Meinl-Reisinger visited Israel on 30 June 2025, the first visit by a foreign minister since the outbreak of the Twelve-Day War, to meet with Israeli Foreign Minister Gideon Sa'ar and President Isaac Herzog. She also visited Hostage Square and met with families of hostages. In July 2025, she hosted a trilateral meeting in Vienna with the Foreign Ministers of Germany and Israel to discuss the future of the Middle East. She reaffirmed Austria's support for Israel's security and its commitment to combating antisemitism.

== Political views ==
Meinl-Reisinger advocates for a stronger European Union and supports EU solidarity with Ukraine in the face of Russian invasion. She calls for greater European security cooperation, including the potential creation of a joint EU army, while suggesting a reevaluation of Austria's permanent neutrality. She is also a supporter of EU enlargement, particularly of the integration of Western Balkan countries.

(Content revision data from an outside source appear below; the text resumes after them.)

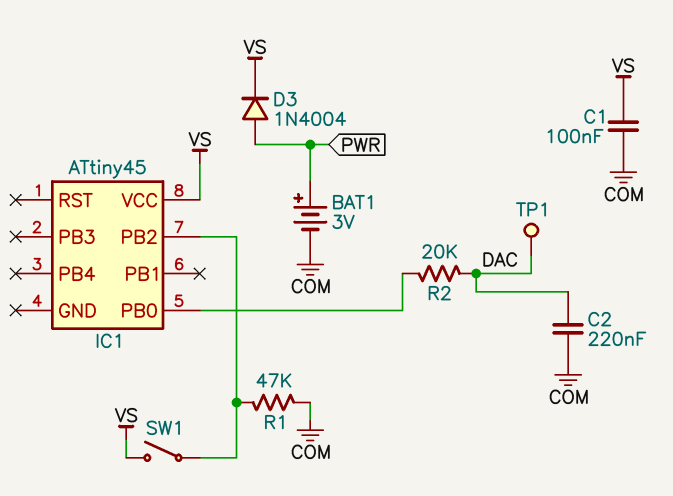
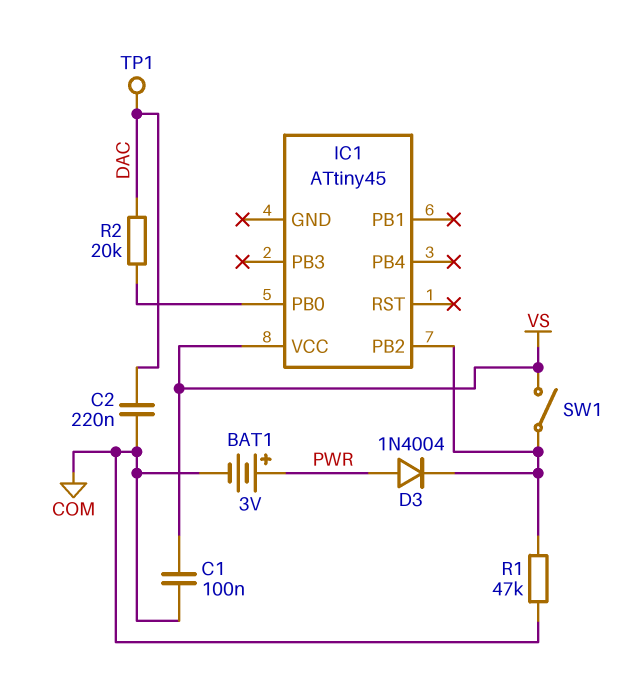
D3: diode 1N4004 (A PWR, K VS) -> diode 1N4004 (A PWR, K IC1/PB2)

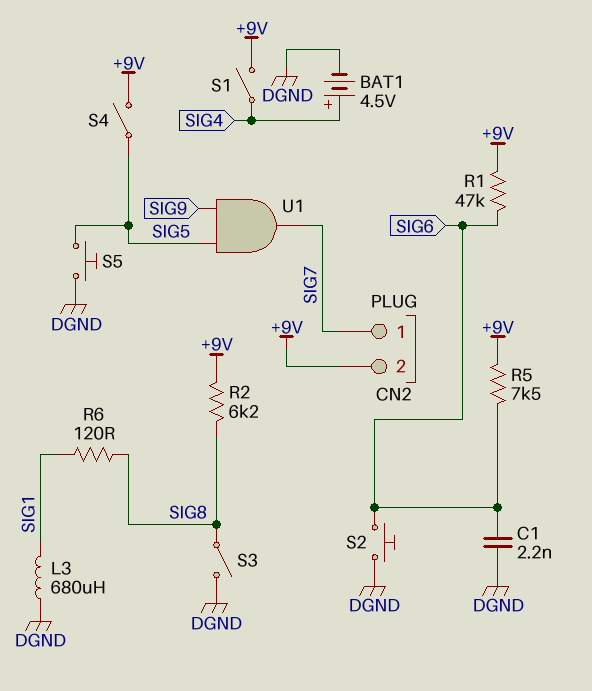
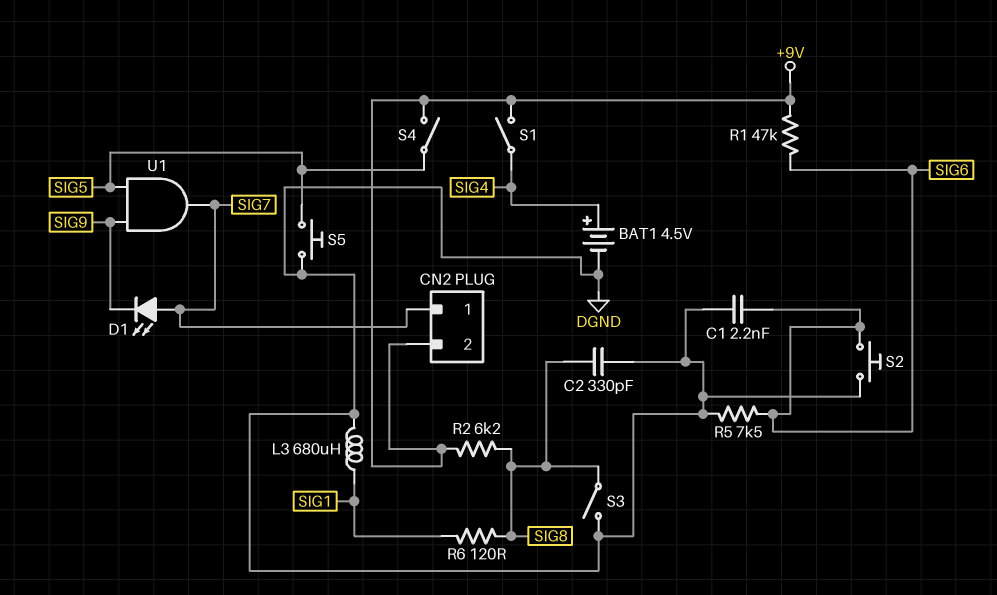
C2: none -> 330pF (DGND, SIG8)
D1: none -> LED (A SIG7, K SIG9)
R5: 7.5k (+9V, SIG6) -> 7.5k (DGND, SIG6)

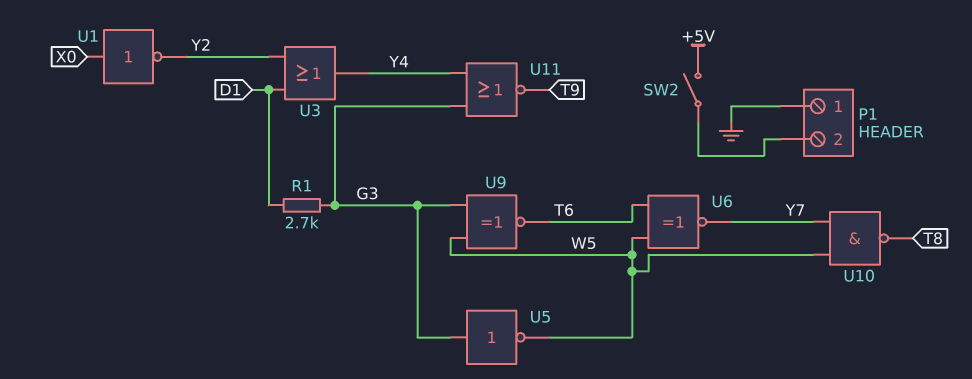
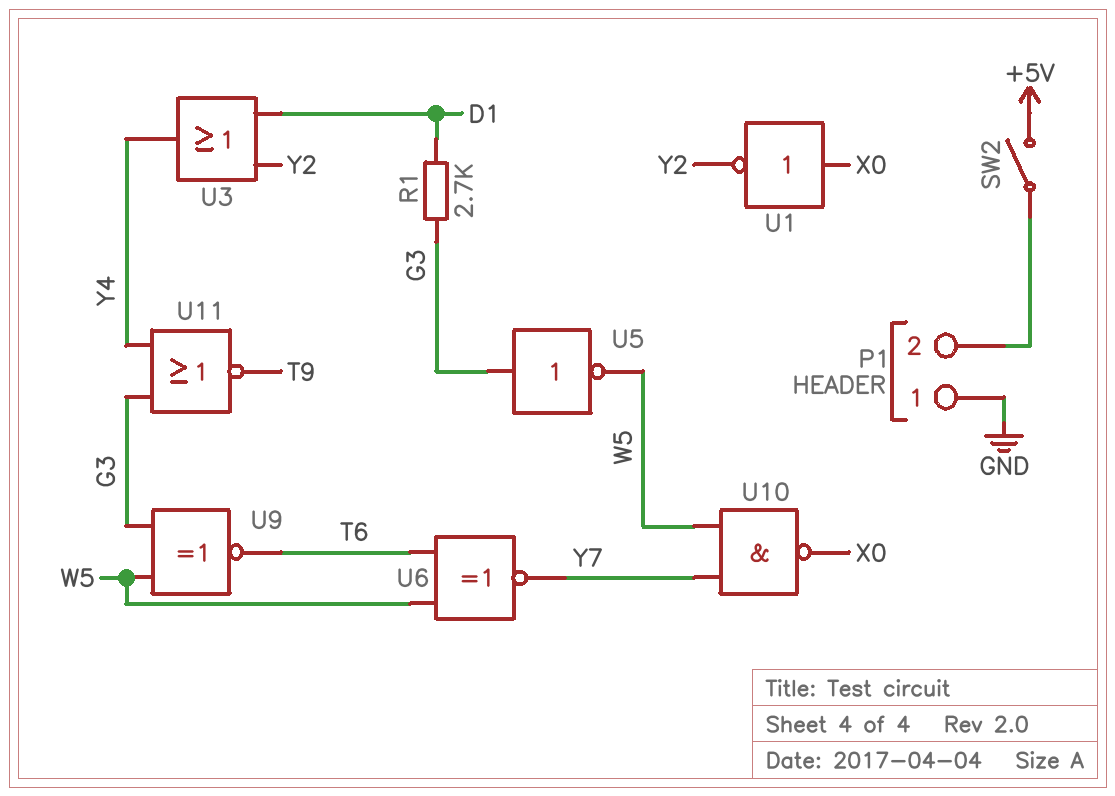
U10: NAND (in W5, in Y7, out T8) -> NAND (in W5, in Y7, out X0)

She supports liberal economic policies, emphasizing reduced bureaucracy and government, lower non-wage labor costs, free trade and reduced red tape. Her environmental policy integrates sustainability with economic growth, focusing on green energy initiatives.

==Personal life==
Meinl-Reisinger is married to lawyer Paul Meinl, with whom she has three daughters. Their youngest daughter, born in March 2019, was given the middle name Europa as a symbolic gesture reflecting European values. After the birth of their third child, her husband took paternity leave to help care for their children.

She lives in the Alsergrund district of Vienna. Her favorite book is Pereira Maintains by Antonio Tabucchi.